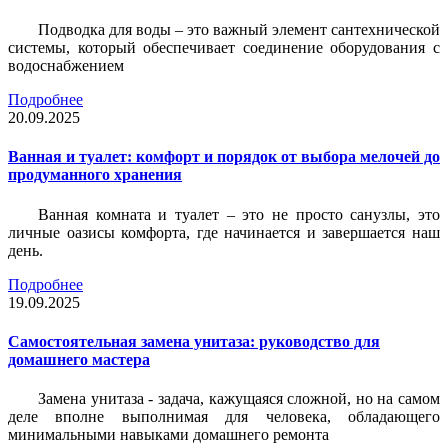
Подводка для воды – это важный элемент сантехнической
системы, который обеспечивает соединение оборудования с
водоснабжением
Подробнее
20.09.2025
Ванная и туалет: комфорт и порядок от выбора мелочей до
продуманного хранения
Ванная комната и туалет – это не просто санузлы, это
личные оазисы комфорта, где начинается и завершается наш
день.
Подробнее
19.09.2025
Самостоятельная замена унитаза: руководство для
домашнего мастера
Замена унитаза - задача, кажущаяся сложной, но на самом
деле вполне выполнимая для человека, обладающего
минимальными навыками домашнего ремонта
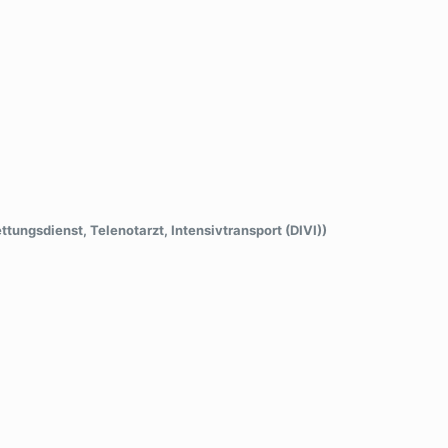
ettungsdienst, Telenotarzt, Intensivtransport (DIVI))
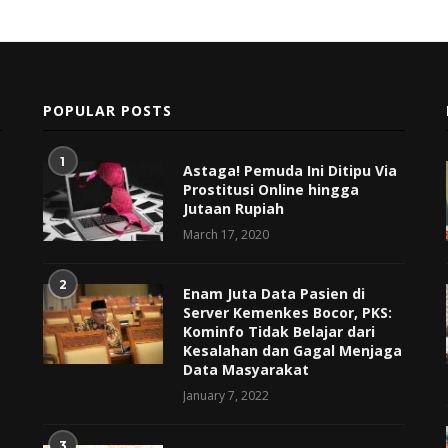
POPULAR POSTS
1
Astaga! Pemuda Ini Ditipu Via
Prostitusi Online hingga
Jutaan Rupiah
March 17, 2020
2
Enam Juta Data Pasien di
Server Kemenkes Bocor, PKS:
Kominfo Tidak Belajar dari
Kesalahan dan Gagal Menjaga
Data Masyarakat
January 7, 2022
3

- - - -

**PROBLEM DESCRIPTION**:
Please count the lines of the listing that contain the word "унитаза", treating uppercase and lowercase as different, and reply with the number alone.

**PROBLEM SOLUTION**:
2